The Pioneer Accountable Care Organization (ACO) Model generated more than $384 million in savings to Medicare over its first two years, giving the government cause to expand the patient care model to a larger population of Medicare beneficiaries.
The savings to Medicare, an average of approximately $300 per participating beneficiary per year, were released by the Department of Health and Human Services (HHS) this week.
“The [Office of the Actuary in the Centers for Medicare & Medicaid Services’] certification that expansion of Pioneer ACOs would reduce net Medicare spending, coupled with [HHS] Secretary Sylvia Mathews Burwell’s determination that expansion would maintain or improve patient care without limiting coverage or benefits, means that HHS will consider ways to scale the Pioneer ACO Model into other Medicare programs,” HHS said Monday in a statement.

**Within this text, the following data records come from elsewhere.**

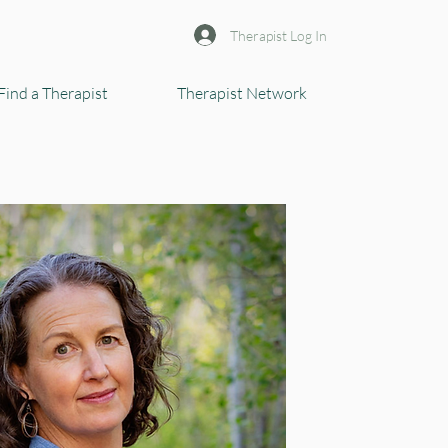
Therapist Log In
Find a Therapist
Therapist Network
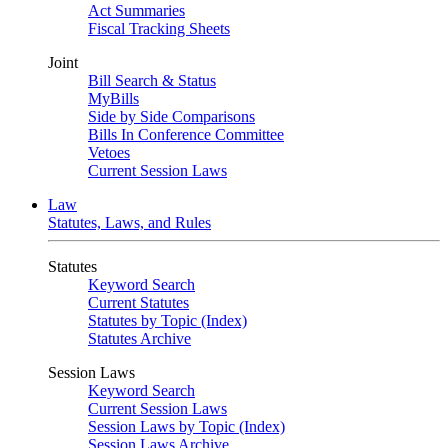
Act Summaries
Fiscal Tracking Sheets
Joint
Bill Search & Status
MyBills
Side by Side Comparisons
Bills In Conference Committee
Vetoes
Current Session Laws
Law
Statutes, Laws, and Rules
Statutes
Keyword Search
Current Statutes
Statutes by Topic (Index)
Statutes Archive
Session Laws
Keyword Search
Current Session Laws
Session Laws by Topic (Index)
Session Laws Archive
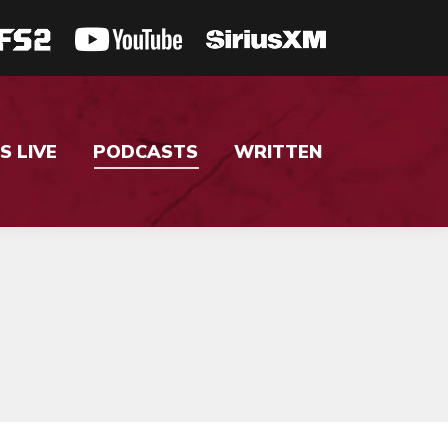
S LIVE
PODCASTS
WRITTEN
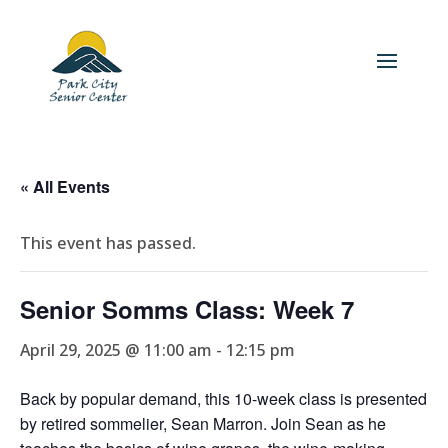
« All Events
This event has passed.
Senior Somms Class: Week 7
April 29, 2025 @ 11:00 am
-
12:15 pm
Back by popular demand, this 10-week class is presented
by retired sommelier, Sean Marron. Join Sean as he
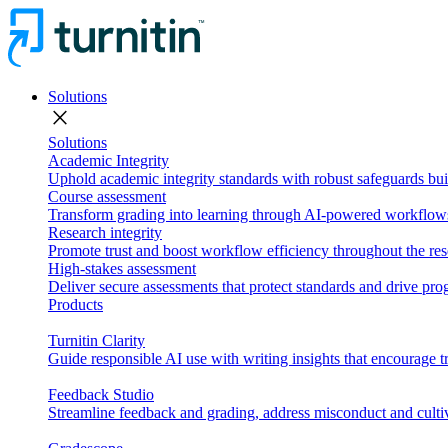
Solutions
close
Solutions
Academic Integrity
Uphold academic integrity standards with robust safeguards buil
Course assessment
Transform grading into learning through AI-powered workflows 
Research integrity
Promote trust and boost workflow efficiency throughout the res
High-stakes assessment
Deliver secure assessments that protect standards and drive p
Products
Turnitin Clarity
Guide responsible AI use with writing insights that encourage t
Feedback Studio
Streamline feedback and grading, address misconduct and cultiv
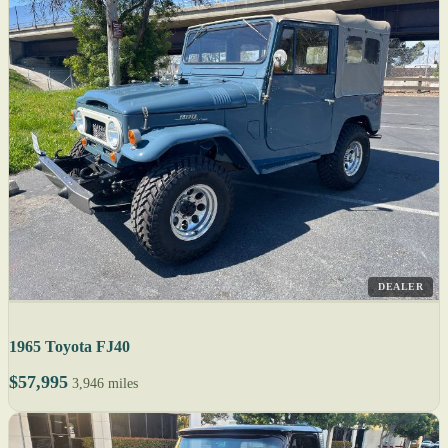
DEALER
1965 Toyota FJ40
$57,995
3,946 miles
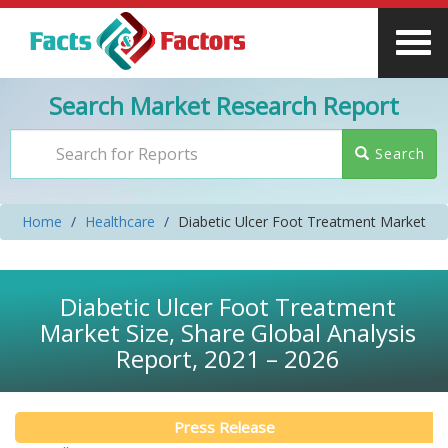
Search Market Research Report
Search
Home
Healthcare
Diabetic Ulcer Foot Treatment Market
Diabetic Ulcer Foot Treatment
Market Size, Share Global Analysis
Report, 2021 – 2026
Press Release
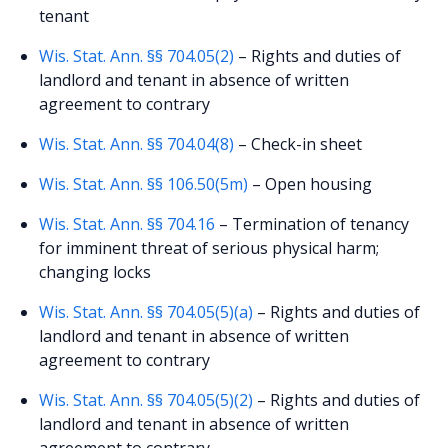
tenant
Wis. Stat. Ann. §§ 704.05(2)
– Rights and duties of
landlord and tenant in absence of written
agreement to contrary
Wis. Stat. Ann. §§ 704.04(8)
– Check-in sheet
Wis. Stat. Ann. §§ 106.50(5m)
– Open housing
Wis. Stat. Ann. §§ 704.16
– Termination of tenancy
for imminent threat of serious physical harm;
changing locks
Wis. Stat. Ann. §§ 704.05(5)(a)
– Rights and duties of
landlord and tenant in absence of written
agreement to contrary
Wis. Stat. Ann. §§ 704.05(5)(2)
– Rights and duties of
landlord and tenant in absence of written
agreement to contrary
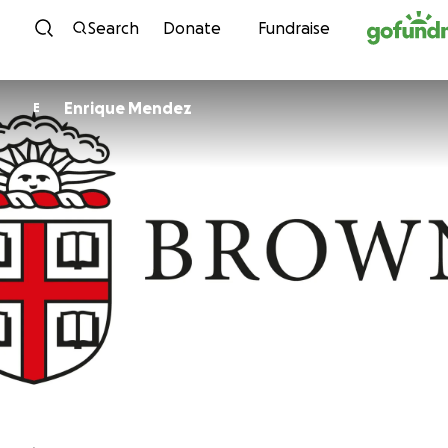
Skip to content
Search
Donate
Fundraise
Enrique Mendez
E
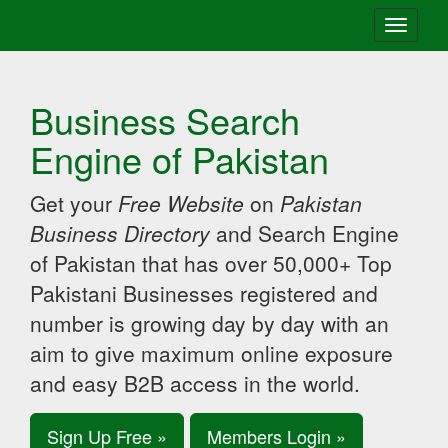
Toggle
navigati
Business Search
Engine of Pakistan
Get your
Free Website
on
Pakistan
Business Directory
and Search Engine
of Pakistan that has over 50,000+ Top
Pakistani Businesses registered and
number is growing day by day with an
aim to give maximum online exposure
and easy B2B access in the world.
Sign Up Free »
Members Login »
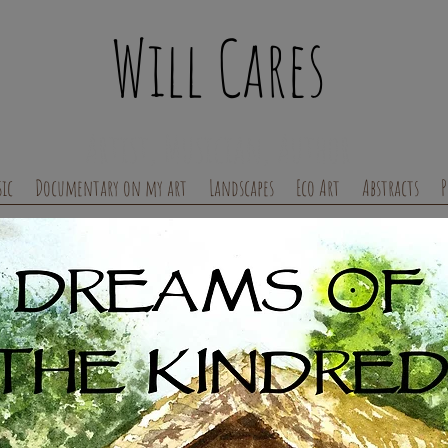
Will Cares
Artist, Musician, Author
ic
Documentary on my art
Landscapes
Eco Art
Abstracts
P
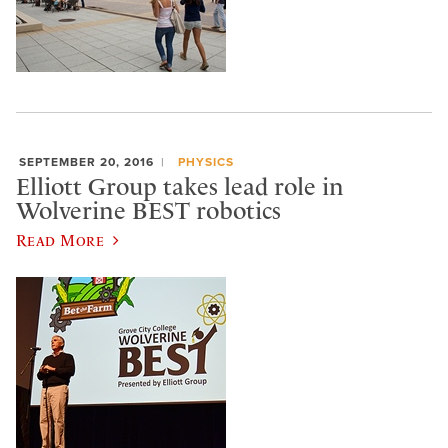
SEPTEMBER 20, 2016
PHYSICS
Elliott Group takes lead role in
Wolverine BEST robotics
Read More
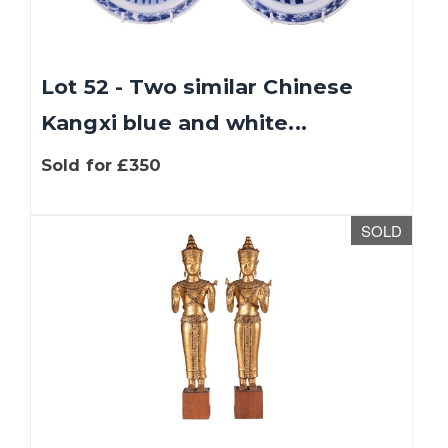
Lot 52 - Two similar Chinese
Kangxi blue and white...
Sold for £350
SOLD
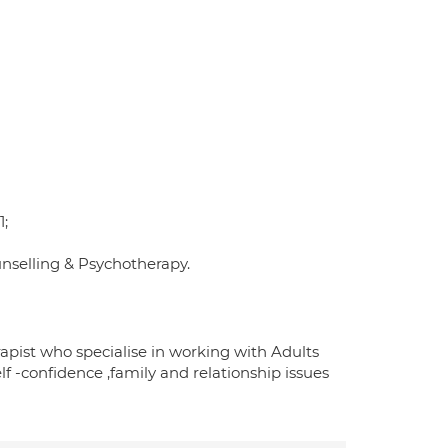
1;
unselling & Psychotherapy.
apist who specialise in working with Adults
lf -confidence ,family and relationship issues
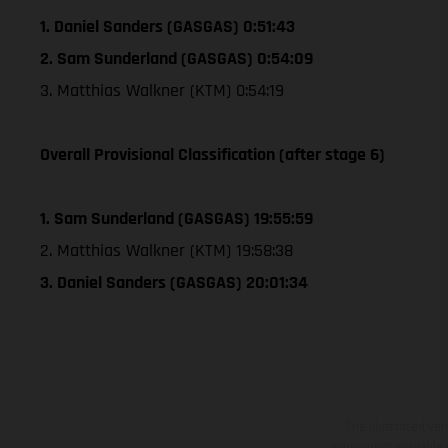
1. Daniel Sanders (GASGAS) 0:51:43
2. Sam Sunderland (GASGAS) 0:54:09
3. Matthias Walkner (KTM) 0:54:19
Overall Provisional Classification (after stage 6)
1. Sam Sunderland (GASGAS) 19:55:59
2. Matthias Walkner (KTM) 19:58:38
3. Daniel Sanders (GASGAS) 20:01:34
The illustrated ve
equipment available a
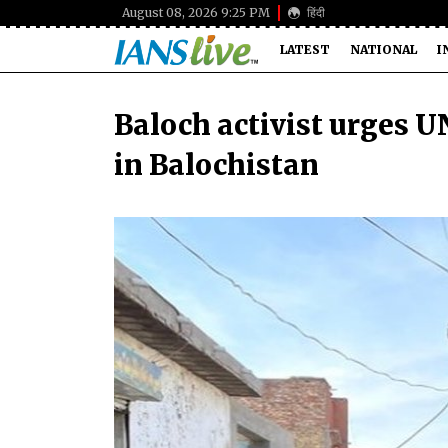
August 08, 2026 9:25 PM
हिंदी
LATEST
NATIONAL
I
Baloch activist urges U
in Balochistan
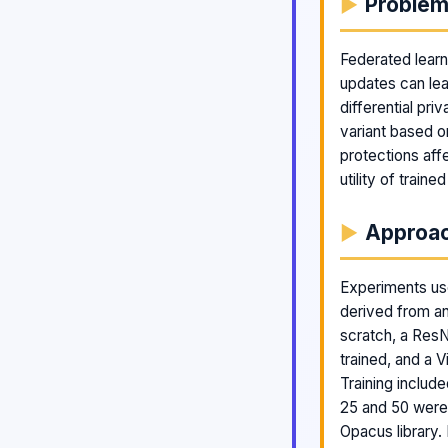
Proble
Federated learn
updates can lea
differential pr
variant based o
protections aff
utility of traine
Approa
Experiments use
derived from a
scratch, a ResN
trained, and a 
Training inclu
25 and 50 were 
Opacus library.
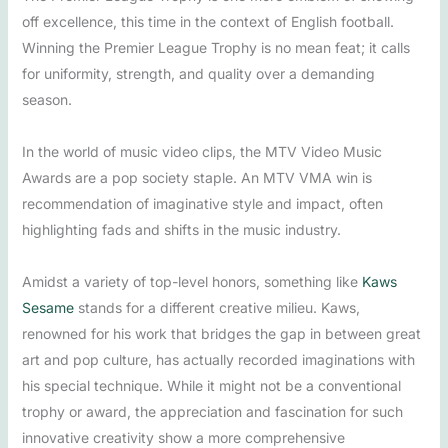
off excellence, this time in the context of English football.
Winning the Premier League Trophy is no mean feat; it calls
for uniformity, strength, and quality over a demanding
season.
In the world of music video clips, the MTV Video Music
Awards are a pop society staple. An MTV VMA win is
recommendation of imaginative style and impact, often
highlighting fads and shifts in the music industry.
Amidst a variety of top-level honors, something like
Kaws
Sesame
stands for a different creative milieu. Kaws,
renowned for his work that bridges the gap in between great
art and pop culture, has actually recorded imaginations with
his special technique. While it might not be a conventional
trophy or award, the appreciation and fascination for such
innovative creativity show a more comprehensive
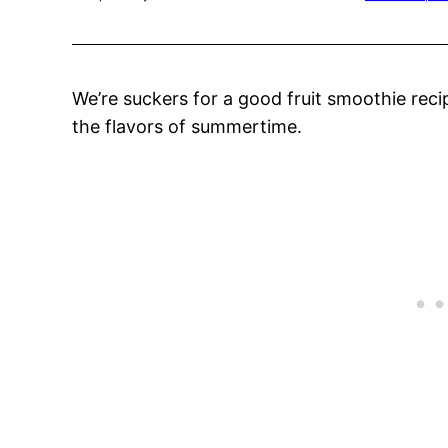
We’re suckers for a good fruit smoothie recip
the flavors of summertime.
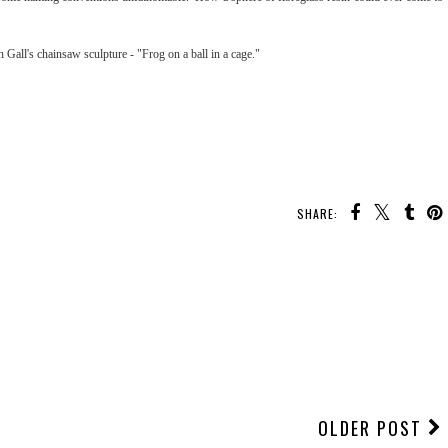
h Gall's chainsaw sculpture - "Frog on a ball in a cage."
SHARE:
OLDER POST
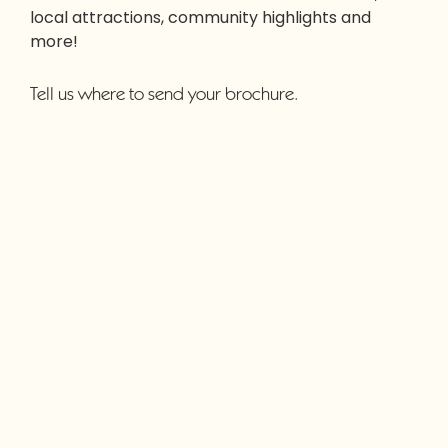
local attractions, community highlights and
more!
Tell us where to send your brochure.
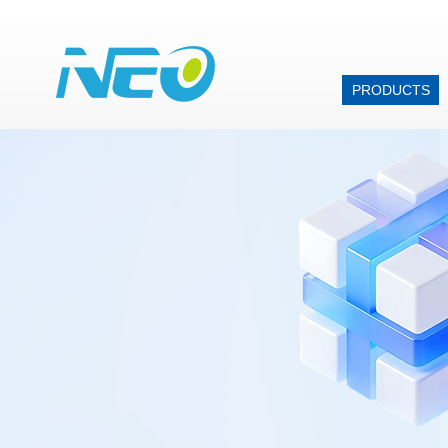
PRODUCTS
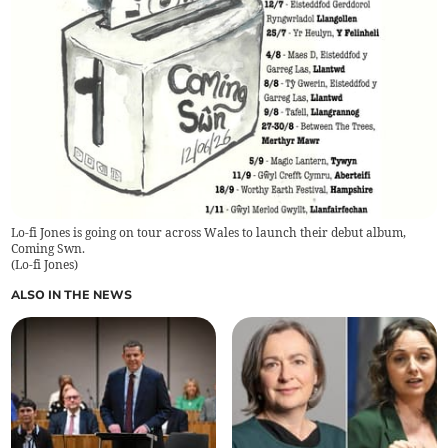
Lo-fi Jones is going on tour across Wales to launch their debut album,
Coming Swn.
(
Lo-fi Jones
)
ALSO IN THE NEWS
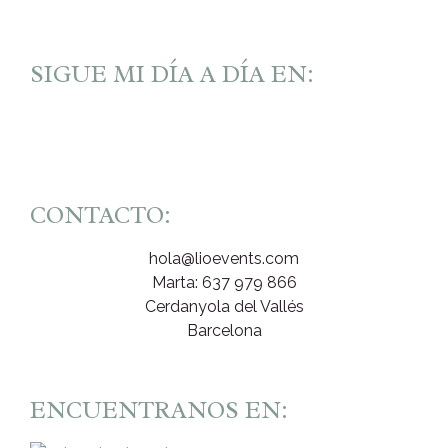
SIGUE MI DÍA A DÍA EN:
CONTACTO:
hola@lioevents.com
Marta: 637 979 866
Cerdanyola del Vallés
Barcelona
ENCUENTRANOS EN:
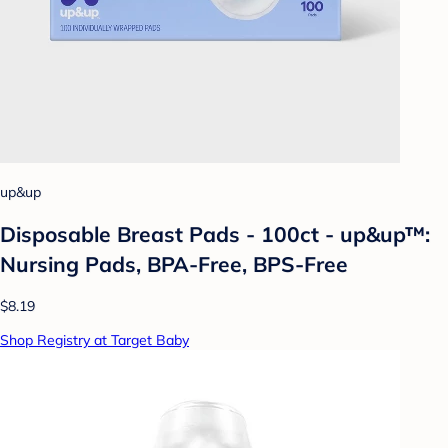
up&up
Disposable Breast Pads - 100ct - up&up™:
Nursing Pads, BPA-Free, BPS-Free
$8.19
Shop Registry at Target Baby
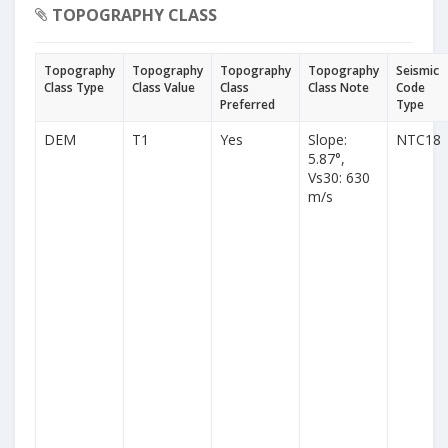
TOPOGRAPHY CLASS
Topography
Topography
Topography
Topography
Seismic
Class Type
Class Value
Class
Class Note
Code
Preferred
Type
DEM
T1
Yes
Slope:
NTC18
5.87°,
Vs30: 630
m/s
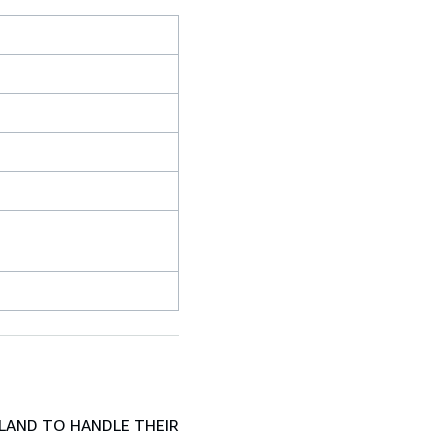
LAND TO HANDLE THEIR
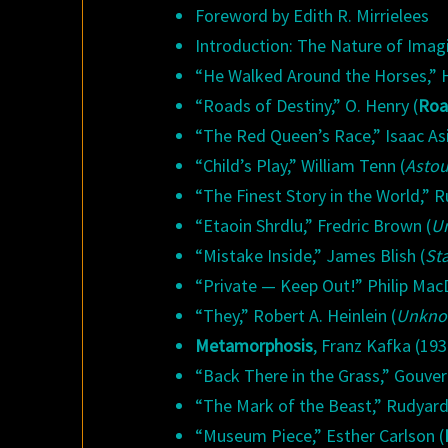
Foreword by Edith R. Mirrielees
Introduction: The Nature of Imagi
“He Walked Around the Horses,” H
“Roads of Destiny,” O. Henry (
Roa
“The Red Queen’s Race,” Isaac As
“Child’s Play,” William Tenn (
Asto
“The Finest Story in the World,” R
“Etaoin Shrdlu,” Fredric Brown (
U
“Mistake Inside,” James Blish (
Sta
“Private — Keep Out!” Philip Mac
“They,” Robert A. Heinlein (
Unkn
Metamorphosis
, Franz Kafka (193
“Back There in the Grass,” Gouver
“The Mark of the Beast,” Rudyard 
“Museum Piece,” Esther Carlson (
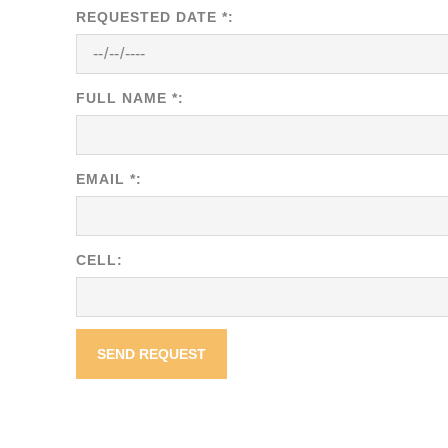
REQUESTED DATE *:
FULL NAME *:
EMAIL *:
CELL:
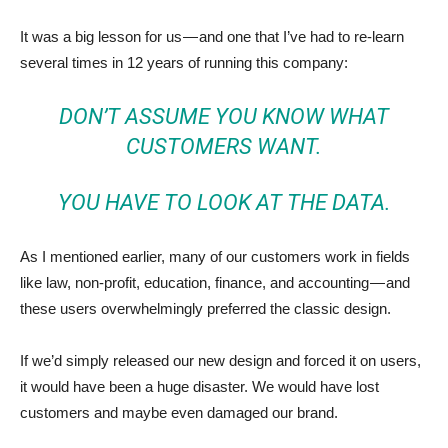
It was a big lesson for us — and one that I’ve had to re-learn
several times in 12 years of running this company:
DON’T ASSUME YOU KNOW WHAT
CUSTOMERS WANT.
YOU HAVE TO LOOK AT THE DATA.
As I mentioned earlier, many of our customers work in fields
like law, non-profit, education, finance, and accounting — and
these users overwhelmingly preferred the classic design.
If we’d simply released our new design and forced it on users,
it would have been a huge disaster. We would have lost
customers and maybe even damaged our brand.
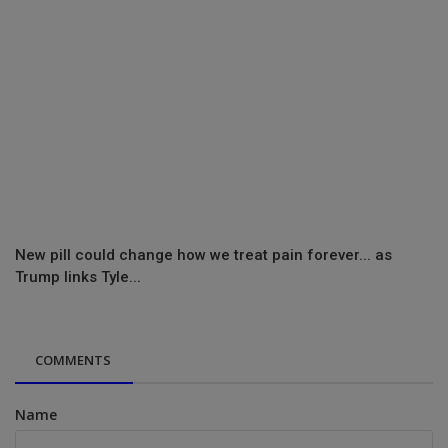
New pill could change how we treat pain forever... as
Trump links Tyle...
COMMENTS
Name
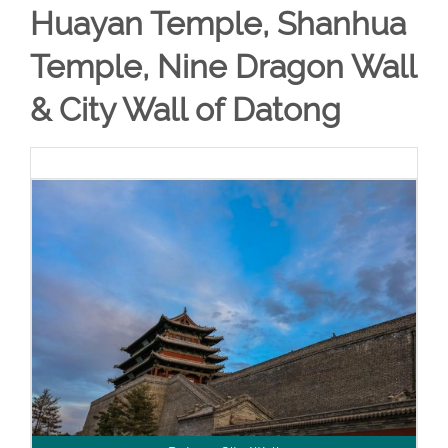
Huayan Temple, Shanhua
Temple, Nine Dragon Wall
& City Wall of Datong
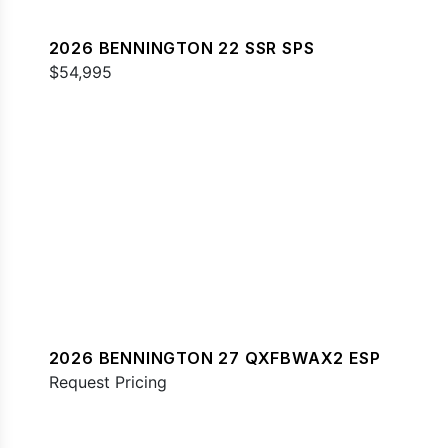
2026 BENNINGTON 22 SSR SPS
$54,995
2026 BENNINGTON 27 QXFBWAX2 ESP
Request Pricing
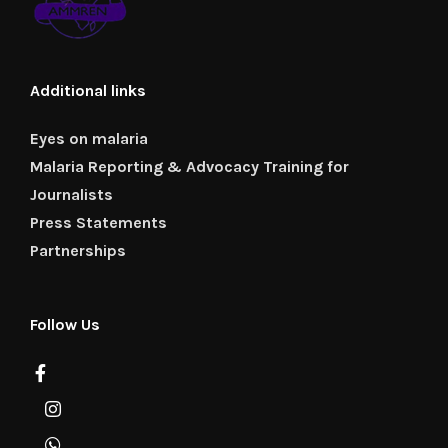
Additional links
Eyes on malaria
Malaria Reporting & Advocacy Training for
Journalists
Press Statements
Partnerships
Follow Us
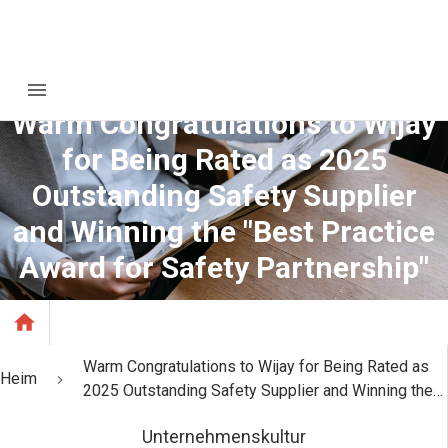
Warm Congratulations to Wijay
for Being Rated as 2025
Outstanding Safety Supplier
and Winning the "Best Practice
Award for Safety Partnership"
Warm Congratulations to Wijay for Being Rated as
Heim
2025 Outstanding Safety Supplier and Winning the
"Best Practice Award for Safety Partnership"
Unternehmenskultur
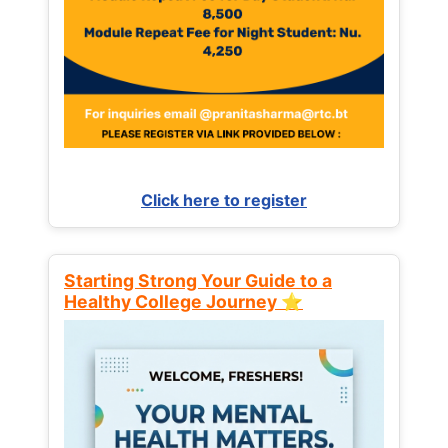
Click here to register
Starting Strong Your Guide to a
Healthy College Journey ⭐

Currently, the Pioneer ACO Model is serving more than 600,000 Medicare beneficiaries. However, it is the far smaller of the ACO programs, compared with the Medicare Shared Savings Program. The Pioneer program was designed for health systems that already have experience in coordinating care across settings, in order to achieve cost savings while delivering high-quality outcomes. Participating organizations could receive greater monetary awards but also faced greater risks of penalties than those in the MSSP. Part of the Pioneer expansion could see MSSP participants switching over to the Pioneer model, according to CMS.
One of the 18 ACOs participating in the Pioneer program this calendar year, Arizona-based Banner Health Network, recently reported that it dramatically reduced hospitalizations and cut costs by implementing a telehealth initiative to improve home care for patients with chronic conditions.
Compared to their counterparts in regular fee-for-service or Medicare Advantage plans, Medicare beneficiaries who are in Pioneer ACOs on average report more timely care and better communication with their providers; use inpatient hospital services less and have fewer tests and procedures; and have more follow-up visits from their providers after hospital discharge, according to HHS’ report findings.
“This is a crucial milestone in our efforts to build a health care system that delivers better care, spends our health care dollars more wisely, and results in healthier people,” Burwell said in a statement. “The Affordable Care Act gave us powerful new tools to test better ways to improve patient care and keep communities healthier. The Pioneer ACO Model has demonstrated that patients can get high quality and coordinated care at the right time, and we can generate savings for Medicare and the health care system at large.”
The positive findings follow a rocky start for the program. By September of last year the program had seen the exit of 13 health systems, which stirred concerns that even sophisticated organizations may be unwilling to take losses while they wait for policymakers to test new payment and healthcare delivery models.
Pioneer ACOs generated Medicare savings of $279.7 million in 2012 and $104.5 million in 2013, data show. To date, actuarial analyses show that ACOs in the Pioneer ACO Model and the Medicare Shared Savings Program have generated over $417 million in total program savings for Medicare.
“This success demonstrates that CMS can design and test innovative payment and service delivery models that produce better outcomes for the Medicare program and beneficiaries,” said Patrick Conway, MD, the acting principal deputy administrator of CMS. “This gives CMS greater confidence in scaling elements of the model to benefit people across the nation, and we are working to determine the best strategies for embedding the lessons we have already learned from the Pioneer Model into permanent Medicare programs and our nation’s health system.”